DESPITE missing its arrivals target in 2016, the Philippines moved up in global ranking in terms of the number of international tourists it received that year.
In the latest World Tourism Barometer, the United Nations World Tourism Organization (UNWTO) said: “The Philippines moved up four places in arrivals to 45th”.
In 2016 there were some 5.9 million foreign visitors in the country, falling short of the government’s 6-million target for that year.
The increased ranking, however, still puts the country behind other Southeast Asian nations, such as Thailand, which was ranked 9th, with 32.6 million visitor arrivals; Malaysia (12th), with 26.8 million visitors; and Singapore, (28th) with 12.9 million. Indonesia kept its ranking at 35th place, but the UNWTO failed to publish its arrivals data. Vietnam (37th) recorded 10 million arrivals.
Meanwhile, worldwide international tourist arrivals from January to April grew by 6 percent to 369 million, “with business confidence reaching its highest levels in a decade. Sustained growth in most major destinations and a steady rebound in others drove results.
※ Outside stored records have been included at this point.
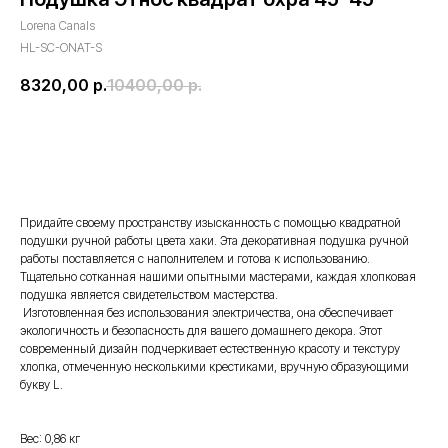
Lorena Canals
HL-SC-ONAT-S
8320,00
р.
10400,00
р.
купить
Придайте своему пространству изысканность с помощью квадратной
подушки ручной работы цвета хаки. Эта декоративная подушка ручной
работы поставляется с наполнителем и готова к использованию.
Тщательно сотканная нашими опытными мастерами, каждая хлопковая
подушка является свидетельством мастерства.
Изготовленная без использования электричества, она обеспечивает
экологичность и безопасность для вашего домашнего декора. Этот
современный дизайн подчеркивает естественную красоту и текстуру
хлопка, отмеченную несколькими крестиками, вручную образующими
букву L.
Вес: 0,86 кг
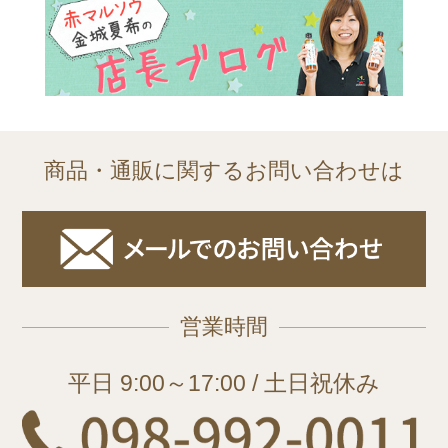
商品・通販に関するお問い合わせは
営業時間
平日 9:00～17:00 / 土日祝休み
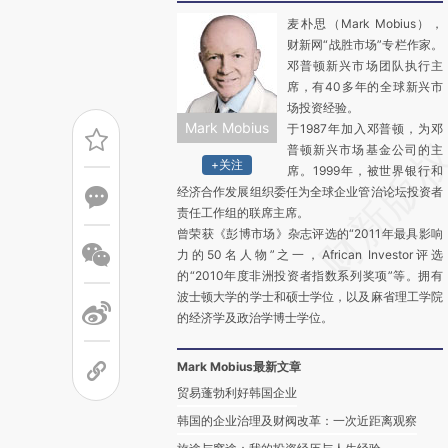
麦朴思（Mark Mobius），
财新网“战胜市场”专栏作家。
邓普顿新兴市场团队执行主
席，有40多年的全球新兴市
场投资经验。
Mark Mobius
于1987年加入邓普顿，为邓
普顿新兴市场基金公司的主
+关注
席。1999年，被世界银行和
经济合作发展组织委任为全球企业管治论坛投资者
责任工作组的联席主席。
曾荣获《彭博市场》杂志评选的“2011年最具影响
力的50名人物”之一，African Investor评选
的“2010年度非洲投资者指数系列奖项”等。拥有
波士顿大学的学士和硕士学位，以及麻省理工学院
的经济学及政治学博士学位。
Mark Mobius最新文章
贸易蓬勃利好韩国企业
韩国的企业治理及财阀改革：一次近距离观察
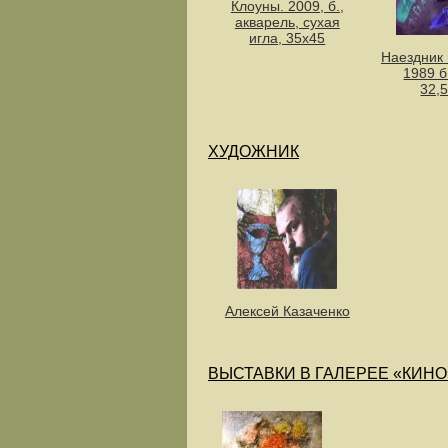
Клоуны. 2009, б.,
акварель, сухая
игла, 35х45
Наездник 
1989 б.
32,
ХУДОЖНИК
Алексей Казаченко
ВЫСТАВКИ В ГАЛЕРЕЕ «КИНО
Prospects for May to August remain high”, according to the report.
The UNWTO report said international arrivals in the first four months of 2017 accounts for some 28 percent of the total arrivals data for the year.
In the report, UNWTO Secretary General Taleb Rifai noted, “Destinations that were affected by negative events during 2016 are showing clear signs of recovery, and this is very welcoming news for all, but particularly for those whose livelihoods depend on tourism in these destinations.”
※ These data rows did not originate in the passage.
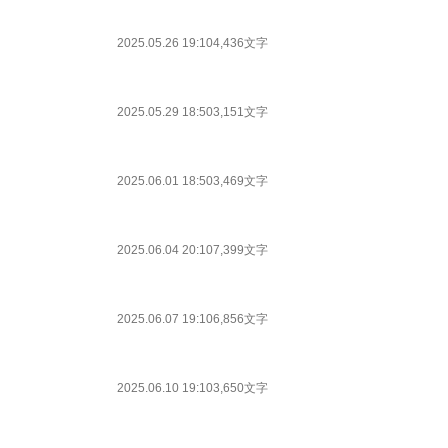
2025.05.26 19:10
4,436文字
2025.05.29 18:50
3,151文字
2025.06.01 18:50
3,469文字
2025.06.04 20:10
7,399文字
2025.06.07 19:10
6,856文字
2025.06.10 19:10
3,650文字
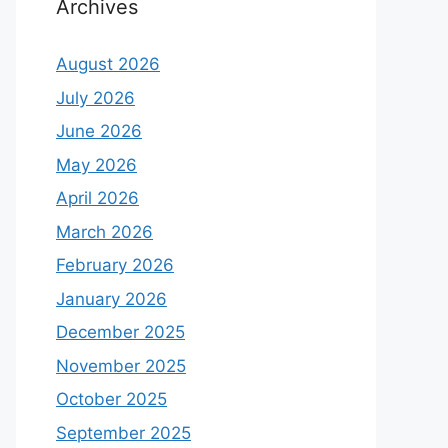
Archives
August 2026
July 2026
June 2026
May 2026
April 2026
March 2026
February 2026
January 2026
December 2025
November 2025
October 2025
September 2025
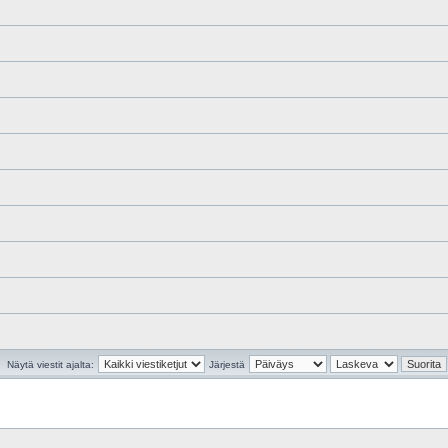
Näytä viestit ajalta:
Järjestä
He added, “As we celebrate 2017 as the International Year of Sustainable Tourism for Development, we welcome the continued development of tourism and recall that with growth comes increased responsibility to ensure tourism can contribute to sustainability in all its three pillars—economic, social and environmental. Growth is never the enemy, and it is our responsibility to manage it in a sustainable manner.”
With updated full-year data on international tourist arrivals, the UNWTO said international tourist arrivals grew some 4 percent to 1.24 billion. The Asia and Pacific region recorded the highest increase at some 9 percent to 308 million, of which, Southeast Asia received 113.2 million international tourists, also an increase of 9 percent from 2015.
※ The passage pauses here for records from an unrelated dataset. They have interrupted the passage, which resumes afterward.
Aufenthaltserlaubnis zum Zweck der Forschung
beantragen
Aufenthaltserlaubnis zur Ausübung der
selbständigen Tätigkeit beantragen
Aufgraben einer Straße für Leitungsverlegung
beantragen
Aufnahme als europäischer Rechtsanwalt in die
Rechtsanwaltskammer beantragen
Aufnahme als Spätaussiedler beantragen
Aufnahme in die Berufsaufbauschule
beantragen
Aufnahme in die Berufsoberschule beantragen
Among the world’s top 10 destinations in 2016 in terms of visitor arrivals were: France (82.6 million), the US (no data available), Spain (76 million), China (59.3 million), Italy (52.4 million), the UK (35.8 million), Germany (35.6 million), Mexico (35 million), Thailand (33 million) and Turkey (no data available). Turkey was estimated to have dipped by four places in ranking “following the security incidents and the failed coup last year.”
In terms of tourism receipts in 2016, the Philippines dropped three places in ranking to 48th at $5.1 billion, a 2.5-percent drop from the $5.3 billion earned in 2015. It ranks behind Southeast Asian nations such as Thailand ($50 billion), Singapore ($18.4 billion), Malaysia ($18.1 billion), Indonesia ($11.3 billion) and Vietnam ($8.3 billion).
“Expenditure data from major source markets reflects increasing demand for international tourism across the world, with a few exceptions. China, the US and Germany continued to lead outbound tourism in their respective regions, while a variety of source markets moved up in the ranking following strong growth in spending last year”, the UNWTO Barometer said.
Chinese travelers continue to be the world’s top spenders, with a 12-percent increase to $261 billion in 2016. The UNTWO noted the “10 years of double-digit growth in spending” by Chinese tourists, which eventually put them on top rank of global spenders since 2012.
The UNTWO added that “international tourism spending from China currently generates some 21 percent of receipts in destinations worldwide”. In the Philippines, Chinese tourists spent some P655 million (or $13.1 million at P50:$1) in 2016.
Other top spenders last year were tourists from the US ($124 billion), Germany ($81 billion), the UK ($64 billion), France ($41 billion), Canada ($31 billion), South Korea ($27 billion), Italy ($25 billion), Australia ($24.9 billion) and Hong Kong ($24.2 billion).